Seaworthy Vessel – a metaphor for resilience


Letty McHugh shares a selection of images of paper boats made in response to her Seaworthy Vessel origami workshop on instagram.

I once saw a row of large anchors in a scrapyard from the window of a train. For the rest of the journey I couldn’t stop thinking about these anchors and the ships they came from. The parts of a ship wind up in a scrapyard because the ship they once made up has been deemed unseaworthy. The question came to mind was this, what would happen if we applied the idea of seaworthiness to people? Who would pass the test?

The idea of seaworthiness as a metaphor for resilience became the inspiration behind my project Seaworthy Vessel. I was particularly interested in exploring the relationship between my Great Grandad who was injured while sailing with the Merchant Navy in WWII, and my experiences with an MS relapse that affected my hands.

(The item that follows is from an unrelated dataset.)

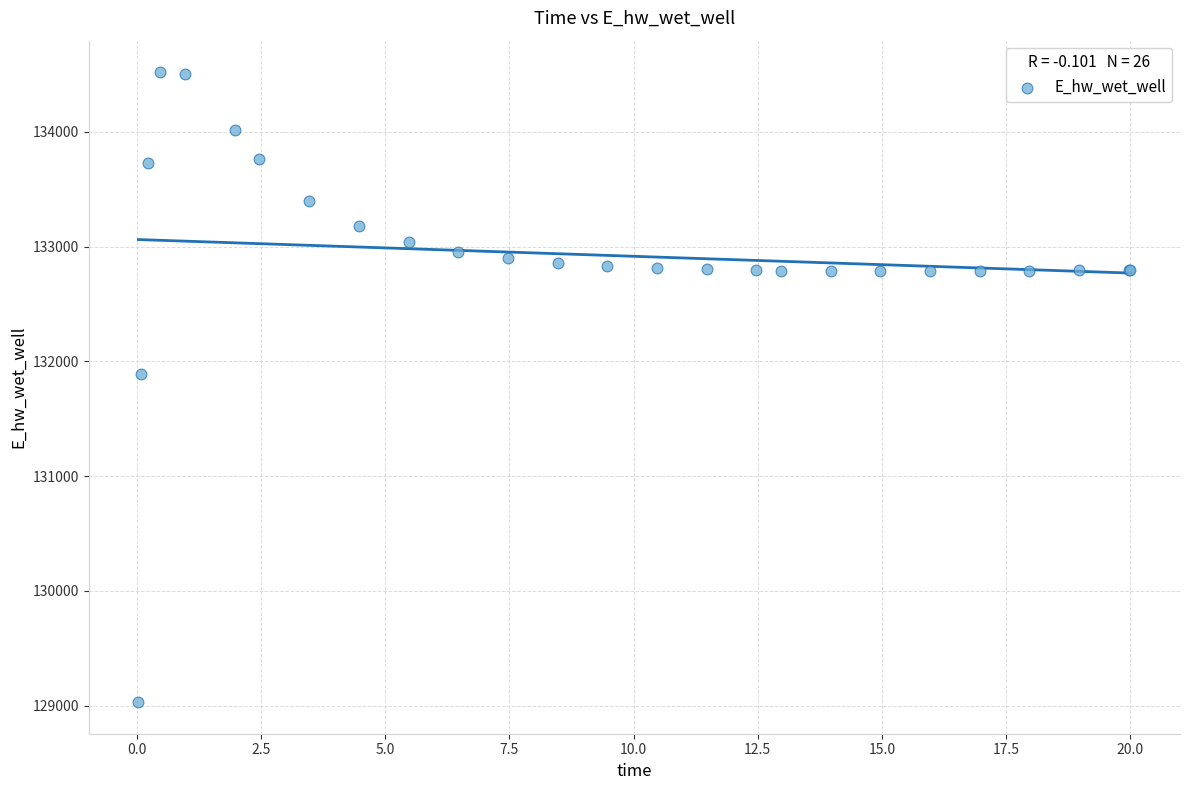

What Y value in the scatter plot is closest to 131774?

131893.5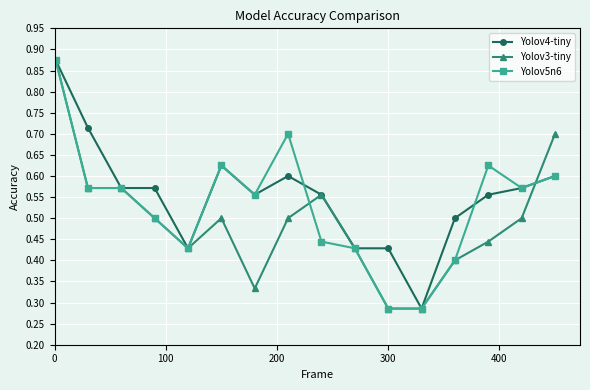

How many Yolov5n6 values are between 0 and 1?

16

When Grandad Billy was learning to use his hands again after his accident he learnt to knit and made dozens of pairs of slippers for his children that took on almost legendary status in my family history. I wanted to try a similar repetitive activity to regain confidence in my hands, so I began folding origami boats, with the ultimate aim of folding 1000.

Over the life of the project I’ve been on a literal journey to Oslo and an emotional one, redefining my definition of worthiness in ships and in people, but that’s all explained in the video, and if you still feel like you want to know more there’s the project book ‘Some Days I Am The Sea’.

The participatory part of the project encouraged people to reflect on and celebrate their own resilience, by writing a personal message and submitting their boat to an online fleet. I am still collecting images on Instagram so if people reading this want to take part, please tag @ukuletty with hashtags #SeaworthyVessel or #IamSeaworthy.

The submissions to the project have been wonderful, for me reading other people’s stories has really brought this piece of work to life. I’d like to say thank you to everyone who has taken part so far, or has followed the story of the project since I first started working on it in 2019.